Ma conférence

C’est quoi une conférence gesticulée?

La conférence gesticulée est un style de spectacle à l’intersection du théâtre et de la conférence académique, on y mélange des savoirs chauds (récits de vie) à des savoirs froids (savoirs théoriques et politiques).

Cela ne donne pas un savoir tiède. Cela donne un orage !

L’idée de la conférence gesticulée est celle d’une transmission, qui n’est JAMAIS autorisée, jamais organisée : la transmission de l’expérience collective, (c’est-à-dire politique) que nous emmagasinons au fils de notre expérience. La conférence gesticulée est une arme que le peuple se donne à lui-même. C’est une forme volontairement pauvre, pour ne pas être parasitée par des considérations «culturelles» où l’esthétique qui prendrait le pas sur le politique. Permettre à autrui d’entrer dans notre subjectivité et d’y atteindre l’universel et donc le politique. Dévoiler les systèmes de domination à l’œuvre tels que nous les avons vécus et rassembler des savoirs utiles pour l’action collective.

C’est l’idée aussi d’une prise de parole citoyenne et humaine.

C’est comme un spectacle?

Oui et non. Oui car c’est vivant, drôle et émouvant (enfin j’espère…).

Et non car je ne suis pas comédienne et que je veux passer un message politique. D’ailleurs dans la plupart des cas c’est suivi le lendemain d’un atelier d’éducation populaire pour permettre aux personnes volontaires de se mettre en marche pour transformer la société.

Ma conférence

Je suis une zèbre bercée par les contes fées, mon préféré : Cendrillon !

Mais cette Cendrillon a subi des déconvenues et s’est rebellée, elle ne croit plus au prince charmant qui viendrait la délivrer d’une domination pour lui en imposer une autre, mais en l’Autre comme un allié. Elle s’écrit une autre vie que celle qu’on lui avait défini, elle prend conseil auprès de sa marraine Olympe et de ses nombreuses grandes sœurs : Christine, Simone, Virginia, Angela, Virginie, Benoîte,… Confrontée aux injustices matérielles que le système patriarcal lui impose, elle interroge sa (pré)destinée aux vues de statistiques percutantes et décide de ne plus la subir, de se mettre en marge, de se mettre en grève et de prendre la parole.

Pourquoi le féminisme?

J’arrêterai de parler de féminisme le jour où les femmes auront atteint l’égalité de salaire, de traitement, de justice, qu’elles ne seront plus violées, battues ou tuées car elles sont femmes.
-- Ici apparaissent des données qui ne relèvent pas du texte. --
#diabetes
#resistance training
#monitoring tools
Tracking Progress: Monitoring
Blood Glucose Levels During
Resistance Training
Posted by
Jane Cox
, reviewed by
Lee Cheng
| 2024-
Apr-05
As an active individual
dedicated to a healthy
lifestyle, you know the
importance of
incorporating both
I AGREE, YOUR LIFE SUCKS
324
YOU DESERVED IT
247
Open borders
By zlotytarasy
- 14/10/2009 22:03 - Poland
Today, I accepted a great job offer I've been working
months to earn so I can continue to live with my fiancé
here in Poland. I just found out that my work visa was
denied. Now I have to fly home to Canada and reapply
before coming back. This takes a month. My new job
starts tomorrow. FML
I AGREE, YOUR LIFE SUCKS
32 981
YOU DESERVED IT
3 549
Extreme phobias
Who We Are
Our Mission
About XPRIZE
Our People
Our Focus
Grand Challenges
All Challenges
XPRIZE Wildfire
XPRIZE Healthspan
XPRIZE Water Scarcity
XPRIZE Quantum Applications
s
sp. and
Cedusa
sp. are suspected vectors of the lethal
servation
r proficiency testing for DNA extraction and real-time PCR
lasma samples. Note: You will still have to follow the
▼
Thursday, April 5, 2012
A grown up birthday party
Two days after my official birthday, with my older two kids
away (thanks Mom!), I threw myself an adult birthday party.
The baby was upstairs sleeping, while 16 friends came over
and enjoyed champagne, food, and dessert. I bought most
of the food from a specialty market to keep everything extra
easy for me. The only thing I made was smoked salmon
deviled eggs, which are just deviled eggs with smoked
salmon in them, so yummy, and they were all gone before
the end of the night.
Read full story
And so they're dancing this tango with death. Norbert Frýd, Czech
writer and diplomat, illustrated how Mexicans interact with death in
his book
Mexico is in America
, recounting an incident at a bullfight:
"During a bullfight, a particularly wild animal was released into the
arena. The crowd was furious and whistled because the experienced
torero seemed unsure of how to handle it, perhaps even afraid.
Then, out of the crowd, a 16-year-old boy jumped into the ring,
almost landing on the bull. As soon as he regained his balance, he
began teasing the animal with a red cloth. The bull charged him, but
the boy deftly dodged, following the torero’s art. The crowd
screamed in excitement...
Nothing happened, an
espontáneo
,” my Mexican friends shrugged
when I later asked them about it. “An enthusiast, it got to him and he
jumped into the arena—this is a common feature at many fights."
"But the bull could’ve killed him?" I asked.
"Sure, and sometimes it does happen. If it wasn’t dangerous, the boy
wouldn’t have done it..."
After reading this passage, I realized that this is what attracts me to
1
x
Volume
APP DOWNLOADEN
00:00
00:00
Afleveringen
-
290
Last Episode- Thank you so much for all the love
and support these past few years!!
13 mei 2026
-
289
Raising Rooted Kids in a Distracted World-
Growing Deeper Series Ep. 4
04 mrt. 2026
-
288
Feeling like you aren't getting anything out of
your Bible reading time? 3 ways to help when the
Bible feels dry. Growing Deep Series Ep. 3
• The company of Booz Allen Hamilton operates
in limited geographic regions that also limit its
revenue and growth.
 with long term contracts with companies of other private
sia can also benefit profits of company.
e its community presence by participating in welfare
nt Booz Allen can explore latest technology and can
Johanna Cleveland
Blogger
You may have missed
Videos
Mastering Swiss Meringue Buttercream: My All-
Qu’elles pourront disposer de leur corps sans se justifier, qu’on ne se servira plus de leur corps pour vendre des voitures et des yaourts. Quand on arrêtera de leur dire quoi faire, que dire, ou marcher, que porter, comment baiser, comment élever ses enfants (ou pas), comment se tenir, à quoi doit ressembler leur corps, quel travail est fait pour elles … ce jour-là promis j’arrête !

Et les ateliers d’éducation populaire ?

Pour que les conférences gesticulées ne deviennent pas un objet culturel où l’on vient consommer du discours politique à bon compte, chaque conférence est suivie de son atelier pour approfondir la thématique, débattre et analyser collectivement pour enfin passer à l’action.

Les ateliers sont d’éducation populaire car les « techniques » utilisées permettent à tout le monde de s’exprimer et d’apporter leurs savoirs sur le sujet.